This Week in Petroleum 2-27-08
Posted by Robert Rapier on February 27, 2008 - 10:38am
Topic: Supply/Production
Tags: eia, gas inventories, gas prices, oil inventories, oil prices, twip [list all tags]
I haven't reported on inventories in about a month, because there really weren't any developments that merited a report. While crude, distillate, and propane inventory levels have been typical for this time of year, the gasoline situation is worth a note.
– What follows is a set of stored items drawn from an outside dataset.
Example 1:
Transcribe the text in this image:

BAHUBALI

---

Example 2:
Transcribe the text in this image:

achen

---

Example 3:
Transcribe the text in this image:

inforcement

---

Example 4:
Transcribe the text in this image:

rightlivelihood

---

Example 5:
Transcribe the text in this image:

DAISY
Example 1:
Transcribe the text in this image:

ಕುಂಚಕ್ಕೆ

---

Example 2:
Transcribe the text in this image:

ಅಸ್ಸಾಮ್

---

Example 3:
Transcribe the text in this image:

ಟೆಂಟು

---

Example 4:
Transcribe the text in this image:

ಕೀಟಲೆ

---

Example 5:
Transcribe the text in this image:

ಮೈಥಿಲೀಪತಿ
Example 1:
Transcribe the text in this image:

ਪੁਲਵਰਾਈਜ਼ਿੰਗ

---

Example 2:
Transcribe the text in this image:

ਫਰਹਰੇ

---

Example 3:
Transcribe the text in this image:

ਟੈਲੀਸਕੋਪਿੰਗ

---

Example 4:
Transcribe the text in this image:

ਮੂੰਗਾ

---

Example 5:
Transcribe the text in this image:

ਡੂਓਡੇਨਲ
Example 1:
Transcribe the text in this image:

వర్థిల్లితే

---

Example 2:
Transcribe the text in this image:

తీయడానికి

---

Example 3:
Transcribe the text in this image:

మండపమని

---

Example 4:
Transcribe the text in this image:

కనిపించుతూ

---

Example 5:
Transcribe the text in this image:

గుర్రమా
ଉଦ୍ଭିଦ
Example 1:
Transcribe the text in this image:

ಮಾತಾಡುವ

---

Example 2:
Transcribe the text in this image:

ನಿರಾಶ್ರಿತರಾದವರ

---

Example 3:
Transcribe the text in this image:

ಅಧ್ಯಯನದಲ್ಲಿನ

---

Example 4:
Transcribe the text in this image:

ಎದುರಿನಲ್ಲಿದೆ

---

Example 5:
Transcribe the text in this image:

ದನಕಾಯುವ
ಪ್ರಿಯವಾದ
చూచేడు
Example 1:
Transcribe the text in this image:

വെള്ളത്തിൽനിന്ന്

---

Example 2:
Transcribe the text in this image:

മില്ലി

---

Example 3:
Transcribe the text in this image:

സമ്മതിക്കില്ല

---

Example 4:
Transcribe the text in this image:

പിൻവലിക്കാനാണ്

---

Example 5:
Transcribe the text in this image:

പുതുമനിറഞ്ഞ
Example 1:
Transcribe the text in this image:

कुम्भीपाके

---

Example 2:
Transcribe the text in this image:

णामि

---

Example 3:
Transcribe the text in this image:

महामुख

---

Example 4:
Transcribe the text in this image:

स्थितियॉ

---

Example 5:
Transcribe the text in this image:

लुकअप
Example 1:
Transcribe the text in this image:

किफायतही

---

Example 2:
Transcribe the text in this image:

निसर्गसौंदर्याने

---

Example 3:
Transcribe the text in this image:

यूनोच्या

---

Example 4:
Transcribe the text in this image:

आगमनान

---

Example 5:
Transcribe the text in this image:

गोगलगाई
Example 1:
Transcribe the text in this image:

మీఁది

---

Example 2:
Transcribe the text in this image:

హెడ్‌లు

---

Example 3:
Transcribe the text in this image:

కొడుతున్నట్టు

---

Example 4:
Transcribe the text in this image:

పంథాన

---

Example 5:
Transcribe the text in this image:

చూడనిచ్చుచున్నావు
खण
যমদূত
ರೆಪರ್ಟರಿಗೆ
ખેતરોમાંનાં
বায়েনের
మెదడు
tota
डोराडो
It sort of crept up on me, but last week as I reviewed This Week in Petroleum, I was struck by just how fast the U.S. has built gasoline inventories. Currently at 230 million barrels, I could not recall ever seeing gasoline inventories that high. So, I went back and looked, and the last time gasoline inventories stood at this level was in 1994. And in this week's report, we again had an increase in gasoline inventories:
Summary of Weekly Petroleum Data for the Week Ending February 22, 2008
U.S. commercial crude oil inventories (excluding those in the Strategic Petroleum Reserve) rose by 3.2 million barrels compared to the previous week. At 308.5 million barrels, U.S. crude oil inventories are in the middle of the average range for this time of year. Total motor gasoline inventories increased by 2.3 million barrels last week, and are above the upper limit of the average range. Both finished gasoline inventories and gasoline blending components inventories increased last week. Distillate fuel inventories decreased by 2.5 million barrels, and are in the lower half of the average range for this time of year. Propane/propylene inventories decreased by 2.4 million barrels last week.
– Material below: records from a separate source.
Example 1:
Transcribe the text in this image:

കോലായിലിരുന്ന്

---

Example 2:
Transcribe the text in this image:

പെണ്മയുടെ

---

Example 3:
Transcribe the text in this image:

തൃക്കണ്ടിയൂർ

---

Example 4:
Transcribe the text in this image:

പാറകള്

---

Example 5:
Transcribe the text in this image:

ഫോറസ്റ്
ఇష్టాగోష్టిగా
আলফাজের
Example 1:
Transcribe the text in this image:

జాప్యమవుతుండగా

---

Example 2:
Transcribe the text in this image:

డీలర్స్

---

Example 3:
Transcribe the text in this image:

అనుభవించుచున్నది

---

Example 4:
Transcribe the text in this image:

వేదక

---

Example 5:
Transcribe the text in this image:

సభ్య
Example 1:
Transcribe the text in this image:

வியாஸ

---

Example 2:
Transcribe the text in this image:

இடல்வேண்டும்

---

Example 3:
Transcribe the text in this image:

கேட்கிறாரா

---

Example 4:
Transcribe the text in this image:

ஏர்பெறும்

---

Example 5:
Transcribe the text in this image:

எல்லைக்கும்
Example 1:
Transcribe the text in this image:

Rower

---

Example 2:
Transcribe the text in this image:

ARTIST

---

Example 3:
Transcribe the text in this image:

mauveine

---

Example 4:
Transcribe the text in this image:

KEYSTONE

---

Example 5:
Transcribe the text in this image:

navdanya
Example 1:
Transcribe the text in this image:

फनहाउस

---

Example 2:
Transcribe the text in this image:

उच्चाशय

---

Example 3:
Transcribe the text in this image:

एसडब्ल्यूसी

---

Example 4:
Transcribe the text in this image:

Gasoline inventories from a year ago were fairly high at 222 million barrels, but then in mid-February we started a steep slide (accompanied by a steep increase in gasoline prices) to record low territory. We bottomed out in May - just before summer driving season - at 193 million barrels. We then struggled to build inventories back, and spent from May until December hovering along near the bottom of range for gasoline inventories.
But starting in December, we had a very steep build that has now put us well above normal. Why, and what is the significance?
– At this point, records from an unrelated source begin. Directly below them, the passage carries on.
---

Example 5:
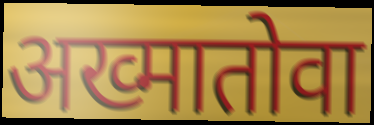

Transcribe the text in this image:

अख्मातोवा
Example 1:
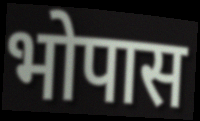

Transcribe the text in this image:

भोपास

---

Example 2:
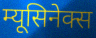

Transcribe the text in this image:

म्यूसिनेक्स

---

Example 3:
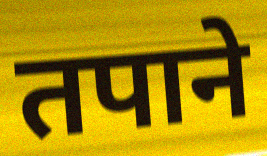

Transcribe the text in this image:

तपाने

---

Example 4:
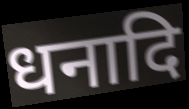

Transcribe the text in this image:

धनादि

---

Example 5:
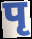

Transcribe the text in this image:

पृ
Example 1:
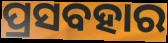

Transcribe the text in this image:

ପ୍ରସବହାର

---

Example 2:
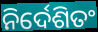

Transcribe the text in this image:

ନିର୍ଦେଶିତଂ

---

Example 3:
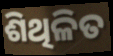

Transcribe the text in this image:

ଶିଥିଳିତ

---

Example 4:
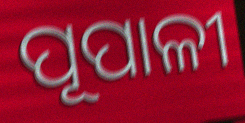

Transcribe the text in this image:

ପୂପାଳୀ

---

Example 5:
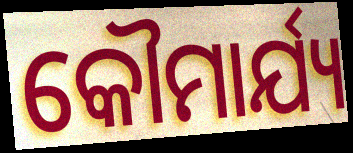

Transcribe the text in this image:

କୌମାର୍ଯ୍ୟ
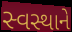
સ્વસ્થાને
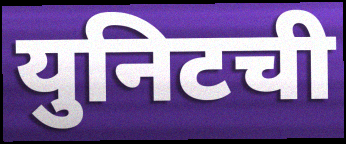
युनिटची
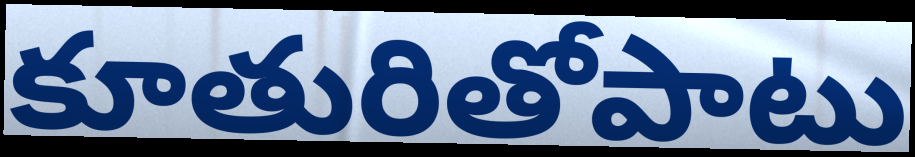
కూతురితోపాటు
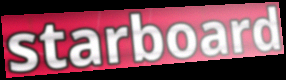
starboard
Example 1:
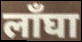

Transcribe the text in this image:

लाँघा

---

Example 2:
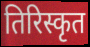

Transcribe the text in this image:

तिरिस्कृत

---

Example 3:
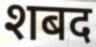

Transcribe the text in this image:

शबद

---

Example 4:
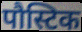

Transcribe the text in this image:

पौस्टिक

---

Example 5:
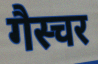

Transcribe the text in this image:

गैस्चर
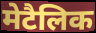
मेटैलिक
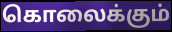
கொலைக்கும்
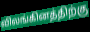
விலங்கினத்திற்கு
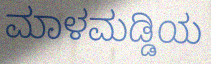
ಮಾಳಮಡ್ಡಿಯ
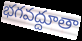
భగవద్దూతా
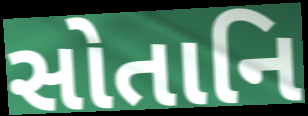
સોતાનિ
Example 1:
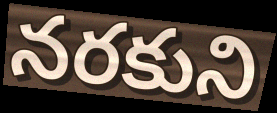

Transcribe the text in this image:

నరకుని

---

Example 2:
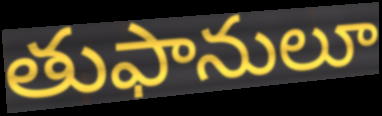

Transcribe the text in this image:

తుఫానులూ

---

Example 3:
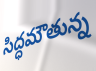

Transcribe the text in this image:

సిద్ధమౌతున్న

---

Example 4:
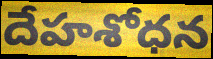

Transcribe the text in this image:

దేహశోధన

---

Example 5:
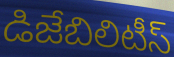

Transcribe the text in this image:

డిజేబిలిటీస్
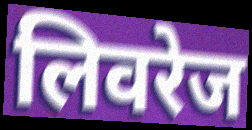
लिवरेज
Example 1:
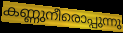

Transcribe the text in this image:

കണ്ണുനീരൊപ്പുന്നു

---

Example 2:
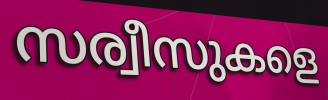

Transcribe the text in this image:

സര്വീസുകളെ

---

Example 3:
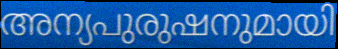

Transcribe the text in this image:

അന്യപുരുഷനുമായി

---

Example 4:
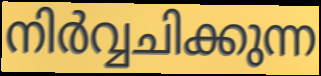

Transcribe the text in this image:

നിർവ്വചിക്കുന്ന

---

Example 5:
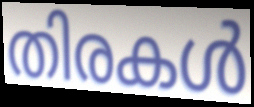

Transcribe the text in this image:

തിരകൾ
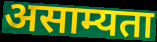
असाम्यता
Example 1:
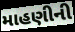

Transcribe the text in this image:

માહણીની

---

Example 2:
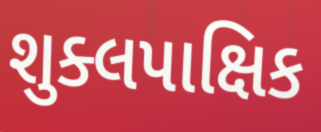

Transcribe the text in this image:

શુક્લપાક્ષિક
I think the "why" is two-fold. First, gasoline (and oil) prices this winter were much higher than they were a year ago. There were conflicting reports about whether gasoline demand had fallen, and by how much, but EIA data do suggest that demand during late 2007 fell marginally year over year. It is encouraging to me that (some) people are willing to change (some) behaviors as prices soar.
Of more significance, though, is the difference in imports from a year ago. In late 2006, gasoline prices really crashed, and this had an impact on imports; they fell from previous year levels. In late 2007, gasoline prices were about $0.80/gallon higher than the prior year levels, and this attracted more imports. The sharpest contrast can be seen by comparing December 2006 to December 2007. In 2006, gasoline imports were never above 1 million bpd, and in 2 of 4 weeks they were below 900,000 bpd. In 2007, imports were only just shy of 1 million bpd once (0.985 million bpd) and then in 2 weeks out of 4 they were above 1.1 million bpd. That is the primary reason inventories bounced back so sharply starting in December of 2007.
The import numbers for this week continue to be strong, both for gasoline and for crude oil:
U.S. crude oil imports averaged nearly 10.0 million barrels per day last week, down 144,000 barrels per day from the previous week. Over the last four weeks, crude oil imports have averaged about 10.1 million barrels per day, 743,000 barrels per day above the same four-week period last year. Total motor gasoline imports (including both finished gasoline and gasoline blending components) last week averaged nearly 1.4 million barrels per day.
We could still potentially see $4 gasoline by summer, but it is looking increasingly less likely that inventories will drive the price as they did last year. Inventories should start to come down as turnaround season gets into full gear, but we are starting this year in a more comfortable place than last year. To hit $4 by summer, oil prices will need to continue the current run - maybe to the $120/bbl range - and/or gasoline inventories need to start coming down quickly. If oil holds at around $100, we are going to have to see a pretty steep draw to get to $4 before summer.